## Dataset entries
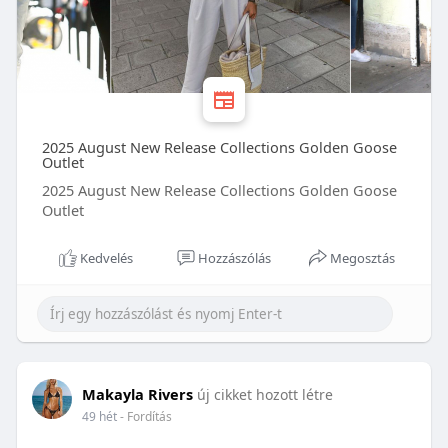
2025 August New Release Collections Golden Goose
Outlet
2025 August New Release Collections Golden Goose
Outlet
Kedvelés
Hozzászólás
Megosztás
Makayla Rivers
új cikket hozott létre
49 hét
- Fordítás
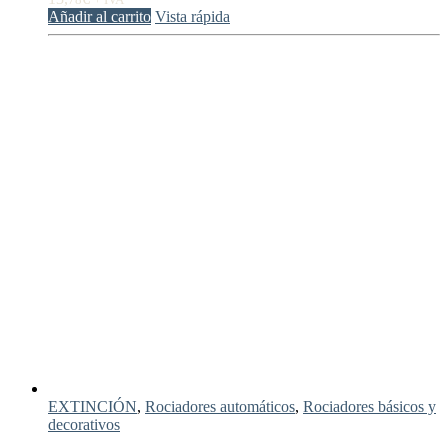
Añadir al carrito
Vista rápida
EXTINCIÓN
,
Rociadores automáticos
,
Rociadores básicos y
decorativos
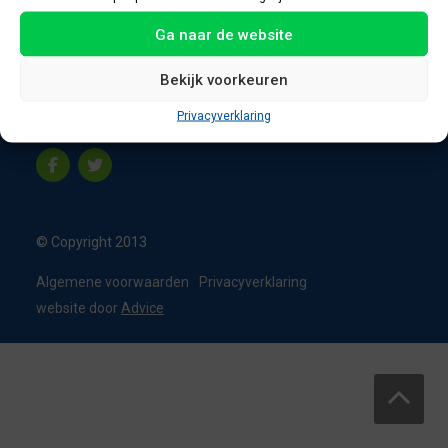
8331 VC Steenwijk
Ga naar de website
Nederland
T:
0226 - 355473
Bekijk voorkeuren
M:
06 - 15192819
Privacyverklaring
info@appelbouw.nl
© Copyright 2013
Algemene voorwaarden
Privacyverklaring
website door
Advice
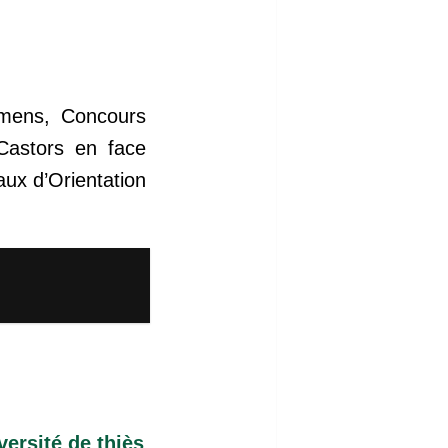
amens, Concours
astors en face
ux d’Orientation
ersité de thiès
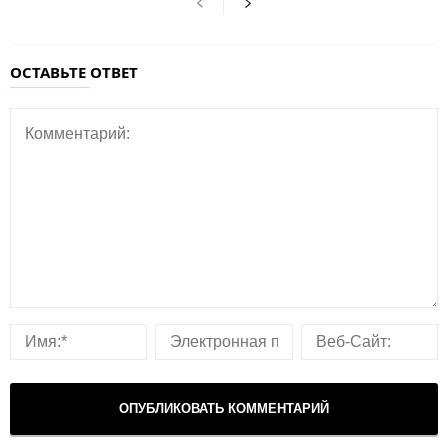
ОСТАВЬТЕ ОТВЕТ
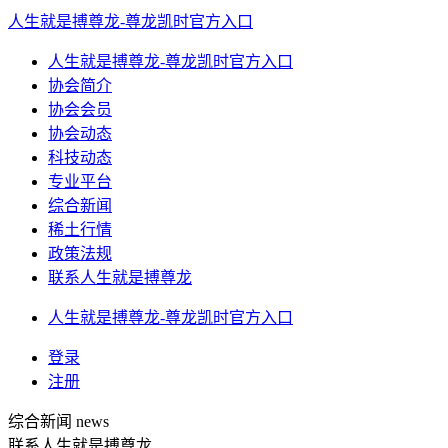
人生就是搏尊龙-尊龙凯时官方入口
人生就是搏尊龙-尊龙凯时官方入口
协会简介
协会会员
协会动态
科技动态
专业平台
综合新闻
稀土行情
政策法规
联系人生就是搏尊龙
人生就是搏尊龙-尊龙凯时官方入口
登录
注册
综合新闻
news
联系人生就是搏尊龙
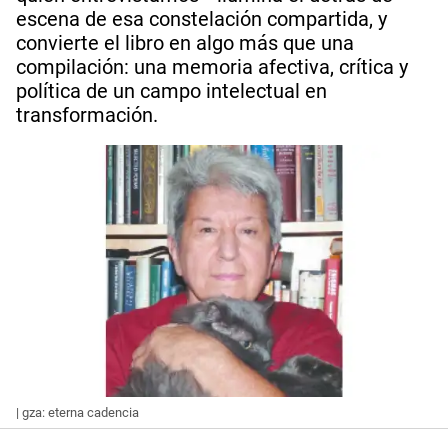
escena de esa constelación compartida, y
convierte el libro en algo más que una
compilación: una memoria afectiva, crítica y
política de un campo intelectual en
transformación.
| gza: eterna cadencia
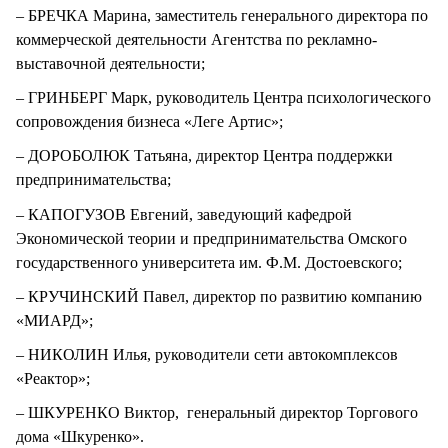
– БРЕЧКА Марина, заместитель генерального директора по
коммерческой деятельности Агентства по рекламно-
выставочной деятельности;
– ГРИНБЕРГ Марк, руководитель Центра психологического
сопровождения бизнеса «Леге Артис»;
– ДОРОБОЛЮК Татьяна, директор Центра поддержки
предпринимательства;
– КАПОГУЗОВ Евгений, заведующий кафедрой
Экономической теории и предпринимательства Омского
государственного университета им. Ф.М. Достоевского;
– КРУЧИНСКИЙ Павел, директор по развитию компанию
«МИАРД»;
– НИКОЛИН Илья, руководители сети автокомплексов
«Реактор»;
– ШКУРЕНКО Виктор, генеральный директор Торгового
дома «Шкуренко».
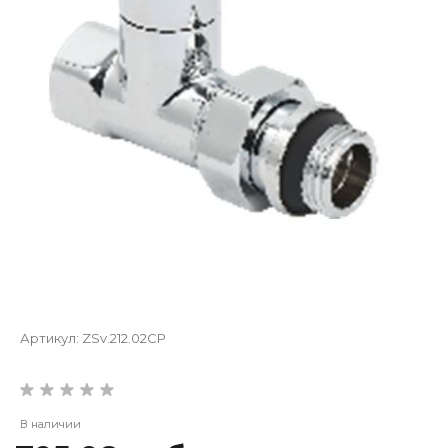
Артикул:
ZSv.212.02CP
В наличии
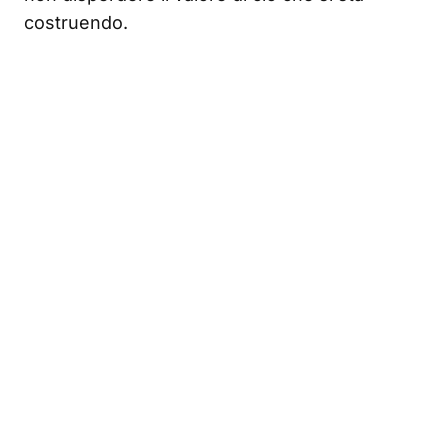
costruendo.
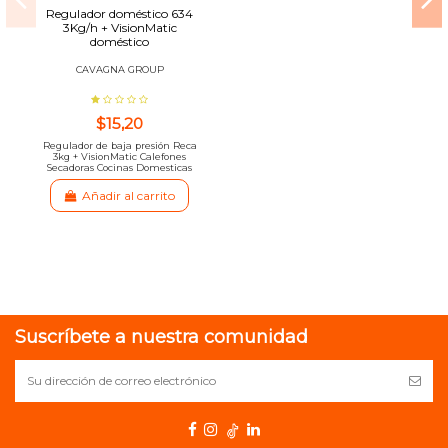
Regulador doméstico 634
3Kg/h + VisionMatic
doméstico
CAVAGNA GROUP
$15,20
Regulador de baja presión Reca
3kg + VisionMatic Calefones
Secadoras Cocinas Domesticas
Añadir al carrito
Suscríbete a nuestra comunidad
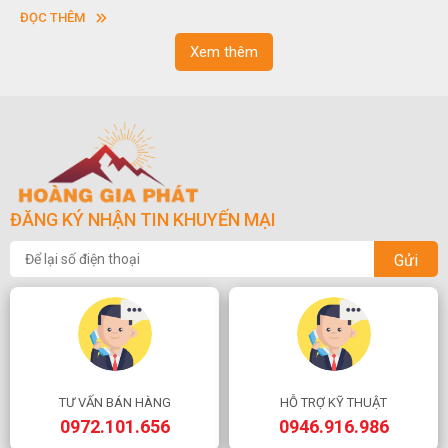
vuông hoặc hình chữ nhật và có độ dày khác nhau.
ĐỌC THÊM
Xem thêm
ĐĂNG KÝ NHẬN TIN KHUYẾN MẠI
Gửi
TƯ VẤN BÁN HÀNG
HỖ TRỢ KỸ THUẬT
0972.101.656
0946.916.986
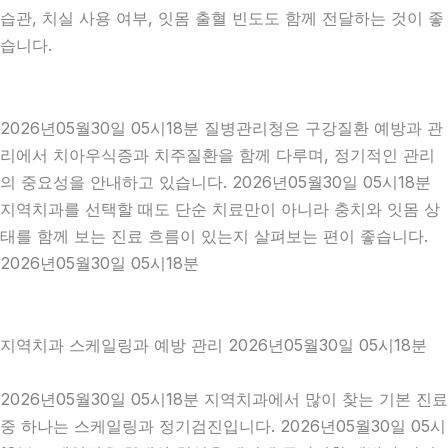
습관, 치실 사용 여부, 잇몸 출혈 빈도도 함께 전달하는 것이 좋
습니다.
2026년05월30일 05시18분 질병관리청은 구강질환 예방과 관
리에서 치아우식증과 치주질환을 함께 다루며, 정기적인 관리
의 중요성을 안내하고 있습니다. 2026년05월30일 05시18분
지역치과를 선택할 때도 단순 치료만이 아니라 충치와 잇몸 상
태를 함께 보는 진료 흐름이 있는지 살펴보는 편이 좋습니다.
2026년05월30일 05시18분
지역치과 스케일링과 예방 관리 2026년05월30일 05시18분
2026년05월30일 05시18분 지역치과에서 많이 찾는 기본 진료
중 하나는 스케일링과 정기검진입니다. 2026년05월30일 05시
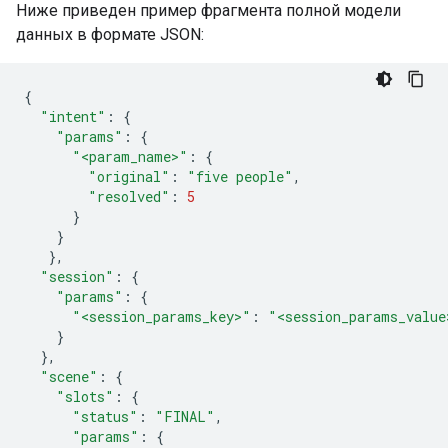
Ниже приведен пример фрагмента полной модели
данных в формате JSON:
{
"intent"
:
{
"params"
:
{
"<param_name>"
:
{
"original"
:
"five people"
,
"resolved"
:
5
}
}
},
"session"
:
{
"params"
:
{
"<session_params_key>"
:
"<session_params_value
}
},
"scene"
:
{
"slots"
:
{
"status"
:
"FINAL"
,
"params"
:
{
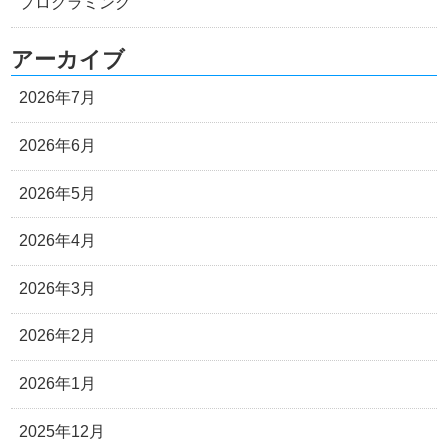
プログラミング
アーカイブ
2026年7月
2026年6月
2026年5月
2026年4月
2026年3月
2026年2月
2026年1月
2025年12月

## Work to be completed
Only the number is wanted: how many lines in the entries above contain the word "деятельности"?

## Final answer
2